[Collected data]
#####

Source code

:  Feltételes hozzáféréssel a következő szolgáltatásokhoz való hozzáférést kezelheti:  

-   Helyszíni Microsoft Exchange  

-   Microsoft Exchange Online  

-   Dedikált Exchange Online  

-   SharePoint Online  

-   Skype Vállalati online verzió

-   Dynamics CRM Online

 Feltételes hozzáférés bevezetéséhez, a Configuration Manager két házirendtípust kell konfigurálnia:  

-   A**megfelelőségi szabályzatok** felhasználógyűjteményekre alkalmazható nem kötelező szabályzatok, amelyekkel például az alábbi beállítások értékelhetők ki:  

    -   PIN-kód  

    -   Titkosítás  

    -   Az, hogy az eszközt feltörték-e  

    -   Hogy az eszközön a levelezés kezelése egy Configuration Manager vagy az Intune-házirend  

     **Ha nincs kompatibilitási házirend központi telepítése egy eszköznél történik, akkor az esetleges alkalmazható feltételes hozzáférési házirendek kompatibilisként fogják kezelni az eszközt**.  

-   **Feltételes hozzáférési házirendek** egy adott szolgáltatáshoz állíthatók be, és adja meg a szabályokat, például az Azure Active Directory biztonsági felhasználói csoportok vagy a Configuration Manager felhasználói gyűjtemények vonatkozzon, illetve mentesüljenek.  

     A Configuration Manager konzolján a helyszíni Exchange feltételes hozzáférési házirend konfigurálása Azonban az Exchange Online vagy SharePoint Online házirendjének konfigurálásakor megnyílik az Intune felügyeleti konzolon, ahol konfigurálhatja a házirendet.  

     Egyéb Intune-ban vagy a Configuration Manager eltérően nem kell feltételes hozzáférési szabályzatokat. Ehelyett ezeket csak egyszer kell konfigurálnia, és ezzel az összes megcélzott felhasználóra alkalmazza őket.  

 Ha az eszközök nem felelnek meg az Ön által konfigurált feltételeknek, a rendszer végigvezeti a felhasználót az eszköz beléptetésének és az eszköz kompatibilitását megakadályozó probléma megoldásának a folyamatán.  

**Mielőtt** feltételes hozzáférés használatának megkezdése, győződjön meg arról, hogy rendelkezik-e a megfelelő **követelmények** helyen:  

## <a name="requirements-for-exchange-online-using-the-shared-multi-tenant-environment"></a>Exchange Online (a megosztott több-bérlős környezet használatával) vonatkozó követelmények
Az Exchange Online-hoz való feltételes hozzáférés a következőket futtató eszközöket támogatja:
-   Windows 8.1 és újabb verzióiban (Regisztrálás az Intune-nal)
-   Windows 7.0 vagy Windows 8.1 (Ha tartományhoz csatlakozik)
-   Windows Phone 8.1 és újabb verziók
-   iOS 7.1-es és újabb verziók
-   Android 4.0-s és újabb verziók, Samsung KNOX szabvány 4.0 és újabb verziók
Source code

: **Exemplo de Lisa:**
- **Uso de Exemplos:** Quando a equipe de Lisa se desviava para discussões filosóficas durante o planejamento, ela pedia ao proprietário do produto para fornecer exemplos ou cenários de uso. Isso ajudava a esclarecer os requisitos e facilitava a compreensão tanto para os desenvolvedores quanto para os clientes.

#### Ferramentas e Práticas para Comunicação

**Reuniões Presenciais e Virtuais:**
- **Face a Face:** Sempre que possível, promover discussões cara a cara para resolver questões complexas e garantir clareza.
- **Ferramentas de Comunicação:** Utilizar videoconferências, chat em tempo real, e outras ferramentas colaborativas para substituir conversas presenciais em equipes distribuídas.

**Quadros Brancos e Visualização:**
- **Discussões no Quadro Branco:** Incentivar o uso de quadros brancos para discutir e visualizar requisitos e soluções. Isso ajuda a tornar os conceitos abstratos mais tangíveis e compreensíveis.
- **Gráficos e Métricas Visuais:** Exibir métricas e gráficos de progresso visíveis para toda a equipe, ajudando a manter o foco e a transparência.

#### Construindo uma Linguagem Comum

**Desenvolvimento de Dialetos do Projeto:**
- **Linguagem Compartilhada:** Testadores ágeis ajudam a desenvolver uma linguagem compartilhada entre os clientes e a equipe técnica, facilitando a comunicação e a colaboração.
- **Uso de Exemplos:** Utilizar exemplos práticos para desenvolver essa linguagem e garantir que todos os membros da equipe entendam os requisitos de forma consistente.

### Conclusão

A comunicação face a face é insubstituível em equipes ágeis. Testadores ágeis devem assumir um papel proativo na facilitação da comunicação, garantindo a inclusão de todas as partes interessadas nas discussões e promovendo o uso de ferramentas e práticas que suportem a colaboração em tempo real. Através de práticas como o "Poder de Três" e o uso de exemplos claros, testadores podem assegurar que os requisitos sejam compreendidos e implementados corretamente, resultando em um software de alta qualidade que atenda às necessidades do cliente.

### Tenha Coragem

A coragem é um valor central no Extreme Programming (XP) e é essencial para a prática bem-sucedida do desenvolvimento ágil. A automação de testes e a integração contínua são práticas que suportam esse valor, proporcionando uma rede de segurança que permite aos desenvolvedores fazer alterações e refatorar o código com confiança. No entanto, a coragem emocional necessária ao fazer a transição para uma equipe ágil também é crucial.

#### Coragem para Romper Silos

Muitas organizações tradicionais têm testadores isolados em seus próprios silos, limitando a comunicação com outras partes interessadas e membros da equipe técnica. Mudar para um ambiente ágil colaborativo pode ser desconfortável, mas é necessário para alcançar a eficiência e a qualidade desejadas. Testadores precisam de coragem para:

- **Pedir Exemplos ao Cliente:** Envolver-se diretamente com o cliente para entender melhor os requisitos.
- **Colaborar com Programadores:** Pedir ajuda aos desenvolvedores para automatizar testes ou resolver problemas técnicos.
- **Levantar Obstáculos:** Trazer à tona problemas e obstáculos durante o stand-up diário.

#####

• **What to produce**: Exactly reproduce all of the entries above.

• **Response for this exercise**:
Source code

:  Feltételes hozzáféréssel a következő szolgáltatásokhoz való hozzáférést kezelheti:  

-   Helyszíni Microsoft Exchange  

-   Microsoft Exchange Online  

-   Dedikált Exchange Online  

-   SharePoint Online  

-   Skype Vállalati online verzió

-   Dynamics CRM Online

 Feltételes hozzáférés bevezetéséhez, a Configuration Manager két házirendtípust kell konfigurálnia:  

-   A**megfelelőségi szabályzatok** felhasználógyűjteményekre alkalmazható nem kötelező szabályzatok, amelyekkel például az alábbi beállítások értékelhetők ki:  

    -   PIN-kód  

    -   Titkosítás  

    -   Az, hogy az eszközt feltörték-e  

    -   Hogy az eszközön a levelezés kezelése egy Configuration Manager vagy az Intune-házirend  

     **Ha nincs kompatibilitási házirend központi telepítése egy eszköznél történik, akkor az esetleges alkalmazható feltételes hozzáférési házirendek kompatibilisként fogják kezelni az eszközt**.  

-   **Feltételes hozzáférési házirendek** egy adott szolgáltatáshoz állíthatók be, és adja meg a szabályokat, például az Azure Active Directory biztonsági felhasználói csoportok vagy a Configuration Manager felhasználói gyűjtemények vonatkozzon, illetve mentesüljenek.  

     A Configuration Manager konzolján a helyszíni Exchange feltételes hozzáférési házirend konfigurálása Azonban az Exchange Online vagy SharePoint Online házirendjének konfigurálásakor megnyílik az Intune felügyeleti konzolon, ahol konfigurálhatja a házirendet.  

     Egyéb Intune-ban vagy a Configuration Manager eltérően nem kell feltételes hozzáférési szabályzatokat. Ehelyett ezeket csak egyszer kell konfigurálnia, és ezzel az összes megcélzott felhasználóra alkalmazza őket.  

 Ha az eszközök nem felelnek meg az Ön által konfigurált feltételeknek, a rendszer végigvezeti a felhasználót az eszköz beléptetésének és az eszköz kompatibilitását megakadályozó probléma megoldásának a folyamatán.  

**Mielőtt** feltételes hozzáférés használatának megkezdése, győződjön meg arról, hogy rendelkezik-e a megfelelő **követelmények** helyen:  

## <a name="requirements-for-exchange-online-using-the-shared-multi-tenant-environment"></a>Exchange Online (a megosztott több-bérlős környezet használatával) vonatkozó követelmények
Az Exchange Online-hoz való feltételes hozzáférés a következőket futtató eszközöket támogatja:
-   Windows 8.1 és újabb verzióiban (Regisztrálás az Intune-nal)
-   Windows 7.0 vagy Windows 8.1 (Ha tartományhoz csatlakozik)
-   Windows Phone 8.1 és újabb verziók
-   iOS 7.1-es és újabb verziók
-   Android 4.0-s és újabb verziók, Samsung KNOX szabvány 4.0 és újabb verziók
Source code

: **Exemplo de Lisa:**
- **Uso de Exemplos:** Quando a equipe de Lisa se desviava para discussões filosóficas durante o planejamento, ela pedia ao proprietário do produto para fornecer exemplos ou cenários de uso. Isso ajudava a esclarecer os requisitos e facilitava a compreensão tanto para os desenvolvedores quanto para os clientes.

#### Ferramentas e Práticas para Comunicação

**Reuniões Presenciais e Virtuais:**
- **Face a Face:** Sempre que possível, promover discussões cara a cara para resolver questões complexas e garantir clareza.
- **Ferramentas de Comunicação:** Utilizar videoconferências, chat em tempo real, e outras ferramentas colaborativas para substituir conversas presenciais em equipes distribuídas.

**Quadros Brancos e Visualização:**
- **Discussões no Quadro Branco:** Incentivar o uso de quadros brancos para discutir e visualizar requisitos e soluções. Isso ajuda a tornar os conceitos abstratos mais tangíveis e compreensíveis.
- **Gráficos e Métricas Visuais:** Exibir métricas e gráficos de progresso visíveis para toda a equipe, ajudando a manter o foco e a transparência.

#### Construindo uma Linguagem Comum

**Desenvolvimento de Dialetos do Projeto:**
- **Linguagem Compartilhada:** Testadores ágeis ajudam a desenvolver uma linguagem compartilhada entre os clientes e a equipe técnica, facilitando a comunicação e a colaboração.
- **Uso de Exemplos:** Utilizar exemplos práticos para desenvolver essa linguagem e garantir que todos os membros da equipe entendam os requisitos de forma consistente.

### Conclusão

A comunicação face a face é insubstituível em equipes ágeis. Testadores ágeis devem assumir um papel proativo na facilitação da comunicação, garantindo a inclusão de todas as partes interessadas nas discussões e promovendo o uso de ferramentas e práticas que suportem a colaboração em tempo real. Através de práticas como o "Poder de Três" e o uso de exemplos claros, testadores podem assegurar que os requisitos sejam compreendidos e implementados corretamente, resultando em um software de alta qualidade que atenda às necessidades do cliente.

### Tenha Coragem

A coragem é um valor central no Extreme Programming (XP) e é essencial para a prática bem-sucedida do desenvolvimento ágil. A automação de testes e a integração contínua são práticas que suportam esse valor, proporcionando uma rede de segurança que permite aos desenvolvedores fazer alterações e refatorar o código com confiança. No entanto, a coragem emocional necessária ao fazer a transição para uma equipe ágil também é crucial.

#### Coragem para Romper Silos

Muitas organizações tradicionais têm testadores isolados em seus próprios silos, limitando a comunicação com outras partes interessadas e membros da equipe técnica. Mudar para um ambiente ágil colaborativo pode ser desconfortável, mas é necessário para alcançar a eficiência e a qualidade desejadas. Testadores precisam de coragem para:

- **Pedir Exemplos ao Cliente:** Envolver-se diretamente com o cliente para entender melhor os requisitos.
- **Colaborar com Programadores:** Pedir ajuda aos desenvolvedores para automatizar testes ou resolver problemas técnicos.
- **Levantar Obstáculos:** Trazer à tona problemas e obstáculos durante o stand-up diário.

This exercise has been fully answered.